De techniek, die in Duitsland en Italië al gebruikt wordt, is nu zover verbeterd dat het AMC het verantwoord acht. Voor het einde van dit jaar moeten in Amsterdam de eerste vrouwen geïnsemineerd worden. Bij hiv-positieve mannen komt het virus dat AIDS veroorzaakt vooral voor in witte bloedcellen, maar losse virusdeeltjes zwemmen ook rond in de draagvloeistof van het sperma, het seminaal plasma. Wellicht kleven de viruspartikels zelfs aan de buitenkant van de zaadcellen. Het is zeer onwaarschijnlijk dat het virale DNA ook opgenomen is in het DNA van de zaadcellen, maar daarover bestaat nog discussie.
De wasbeurt bestaat uit twee stappen. De eerste scheiding vindt plaats op basis van massaverschillen. Via vloeistoffen met verschillende dichtheden worden de zaadcellen gescheiden van witte bloedcellen en andere ‘ongerechtigheden’ in het ejaculaat, vertelt De Vries. Zaadcellen waar aan de buitenkant bijvoorbeeld een virusdeeltje vastplakt, worden zo uitgefilterd, want ze zijn minder ‘aerodynamisch’ dan de andere cellen.
Opzwemmen
In de volgende stap worden de levende van de dode zaadcellen gescheiden. Daartoe moeten de overgebleven zaadcellen ‘opzwemmen’. De cellen worden onder in een reageerbuisje geplant met een klein beetje vloeistof erin. De actieve, levende zaadcellen gaan zwemmen, dode cellen doen dat niet, evenmin als eventueel achtergebleven witte bloedcellen. Omdat de spermatozoa alleen maar naar boven kunnen, is het mogelijk na een uur de actieve zaadcellen te oogsten aan het oppervlak van de reageerbuisjes.

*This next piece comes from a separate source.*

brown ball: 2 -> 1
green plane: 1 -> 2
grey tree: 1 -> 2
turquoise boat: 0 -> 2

Als het goed is zijn de overbijvende spermatozoa levend en hiv-vrij. Voor de zekerheid wordt de helft van deze zaadcellen getest op aanwezigheid van het virus. Deze test kan vier virusdeeltjes aantonen in twee-en-een-half miljoen spermacellen. ‘Deze test is veel gevoeliger dan voorgaande testen’, zegt De Vries. Het is niet bekend wat de minimaal infectieuze dosis is van hiv, logischerwijs is dat bij mensen nooit onderzocht.

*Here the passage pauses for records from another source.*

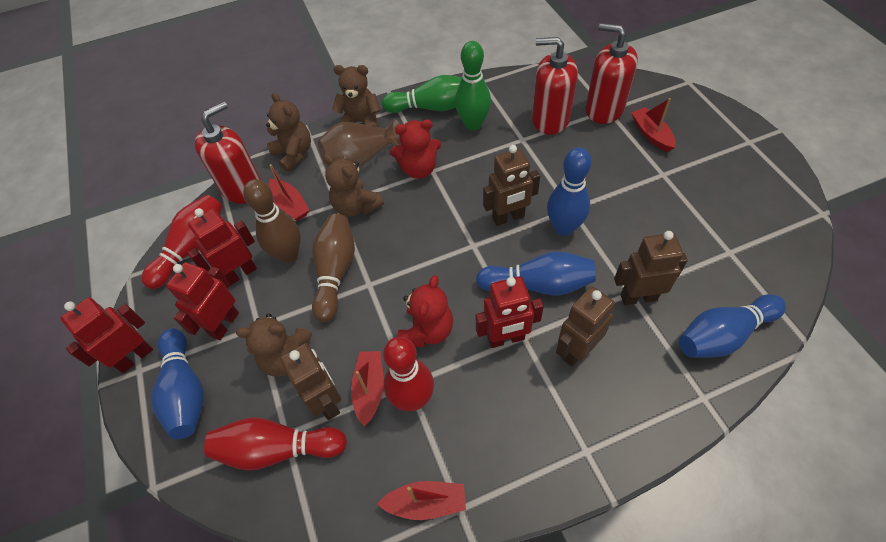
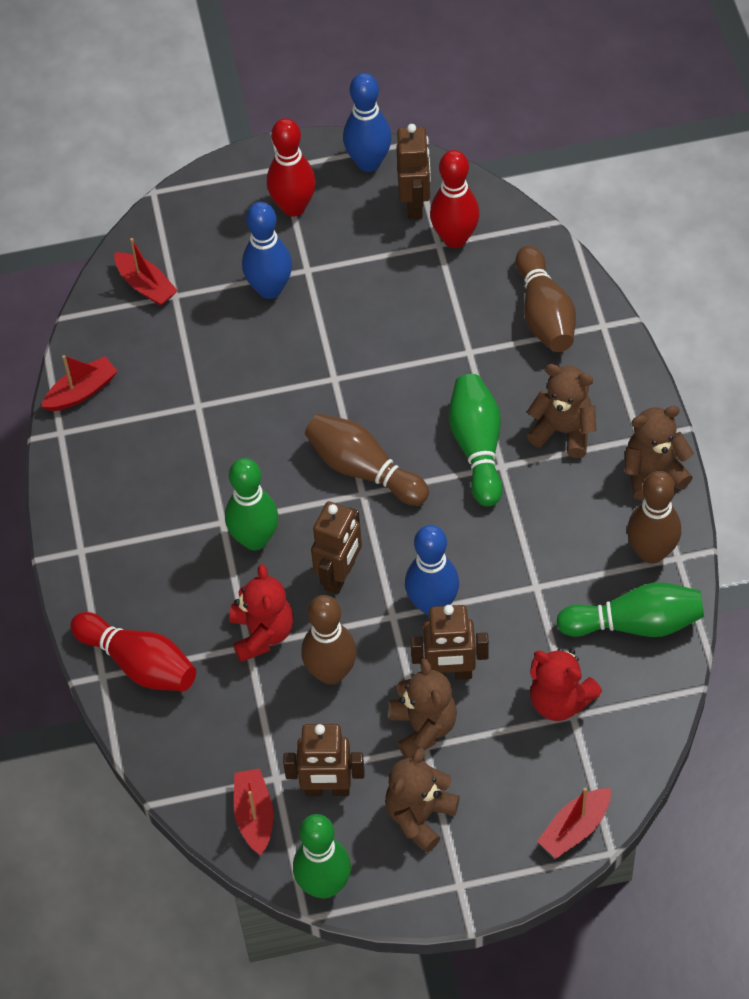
blue bowling pin: 4 -> 3
brown bowling pin: 2 -> 4
brown vase: 1 -> 0
green bowling pin: 2 -> 4
red robot: 4 -> 0
red soap dispenser: 3 -> 0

Als het zaad hiv-vrij bevonden is, wordt de resterende helft bij de vrouw in de baarmoeder ingebracht (intra-uteriene inseminatie). ‘Misschien gaan we wel in vitro fertilisatie toepassen’, zegt De Vries. ‘Dan breng je alleen maar een bevruchte eicel in, in plaats van miljoenen spermacellen. Dat zou nog wel eens veel veiliger kunnen zijn. Maar het is weer veel zwaarder voor de vrouw.’ Hormoontherapie moet er dan namelijk aan te pas komen om van meerdere eicellen tegelijk de ‘eisprong’ op te wekken.

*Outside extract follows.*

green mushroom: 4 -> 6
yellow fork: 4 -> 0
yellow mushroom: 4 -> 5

Het AMC stelt wel voorwaarden voor deelname aan het programma. Vrouwen mogen niet ouder zijn dan veertig jaar en mannen mogen geen vrije virusdeeltjes in hun bloed hebben. Bovendien moeten de mannen sperma van voldoende kwaliteit bezitten, het moet enkele tientallen miljoenen zaadcellen bevatten. De Vries: ‘We willen minimaal twee-eneenhalf tot drie miljoen spermatozoa inbrengen. Het is nog onbekend of de antiretrovirale therapie wellicht nadelige effecten heeft op de spermaproductie. Daar loopt op onze afdeling nog een onderzoek naar.’